Speaking as someone who came from the white collar world and married into the blue collar one, I have been wowed and amazed by the intelligence, insight, and talent I have found among blue collar workers, with very few exceptions as great or greater than the mental acuity I have found among white collar workers. They may know different sets of things than you, their impressive brain power may not be measurable on a SAT test, they may not even know the difference between to and too, but blue collar workers are NOT stupid people born to service the needs of their intellectual superiors who just aren’t worth as much as front-row kids. The only difference between the two groups is the opportunity that some people had to go to “good” schools and pursue higher education, and others didn’t.
And it’s honestly a very good thing indeed that not everyone had those opportunities, because they are literally keeping us alive right now.
The only difference between Bill Withers and all the rest of the guys working in the toilet plant was he had some musical ability and a healthy dollop of luck. Luck you say? Let me tell you something. One time I went to a church concert (a small church in a town of about 300 people) and you could have taken any one of those people who got up and sang a song that night and put them on American Idol, they were all that good. People who can sing well are impressive but they are a dime a dozen, especially in this age of professional songwriters, drum machines, and autotune.
You know what I find impressive? The dude who gets up at 5 am and drags his ass down to the toilet factory, works there for 30 years even though it’s not as fun as strumming a guitar, and does the best he can to keep his head up in a world that seems to be going out of his way to tell him he’s inferior to Kylie Jenner, “the youngest self-made billionaire in ever, or whatever”. Because that dude is a freaking hero. He’s as heroic as any doctor or teacher or farmer or firefighter, and yet he never gets even the level of knee-jerk, automatic lip service we bestow upon them, praising him for his good deeds.
People need toilets. They need groceries on shelves and they need people to take out the trash for them. Some might say they need music too, but really, isn’t music pretty far down the list of actual human needs? (and God knows whatever it is the Kardashians do is even further down the list.) Maybe it’s time we as a nation stop lavishing countless hours of attention on the Justin Biebers and Miley Cyrii of the world, stop turning up our collective noses at the little people who do the hard work of our country, and treat these actual American heroes like human beings worthy of our respect, even our admiration.
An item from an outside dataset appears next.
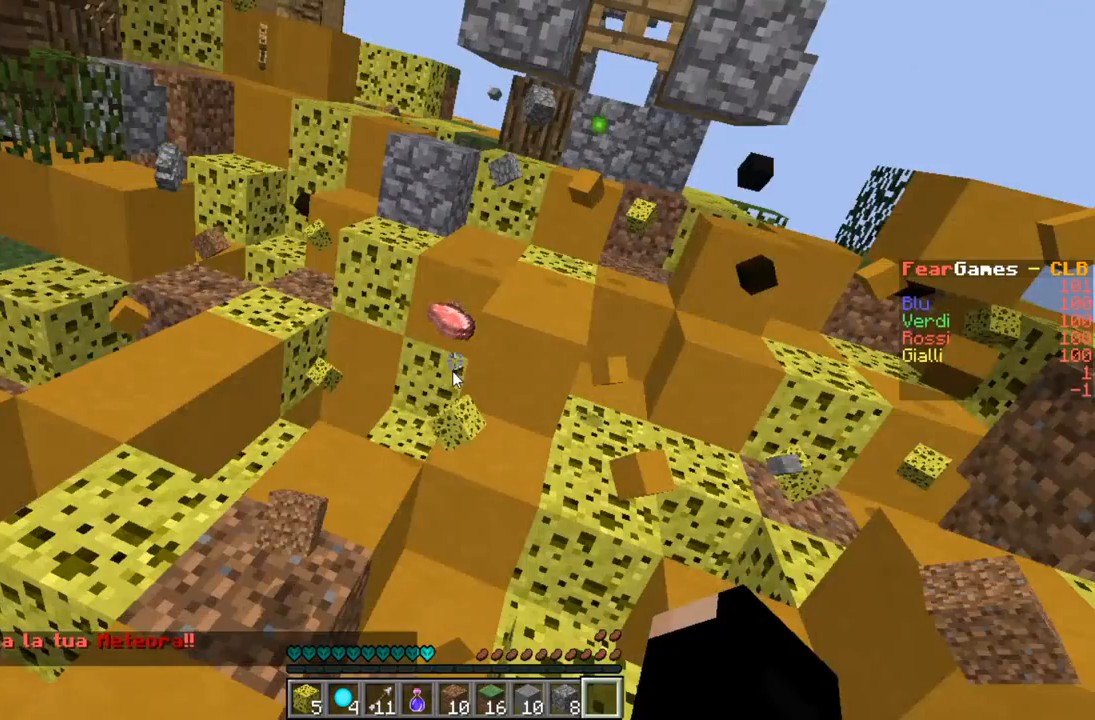
{"keys": []}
Bill Withers did not escape a terrible fate where he was brought forth from the bowels of the world where the troglodytes and Morlocks dwell and brought into the sunshine with the rest of the human beings. He was a dude who did one job who got a different job, that’s all. He wasn’t worth any more as a person, and he sure wasn’t worth more to society than he was when he was making toilets. People matter, even the little people, the jobs they do matter, and in a whole lot of ways the people doing the hardest jobs matter the most of all. Here and now, today, a whole lot of them are putting their lives on the line while you sit at home wishing you could go out for a kombucha and avocado toast.
Let’s stop taking them for granted, ok? Because there ain’t no sunshine if they’re gone.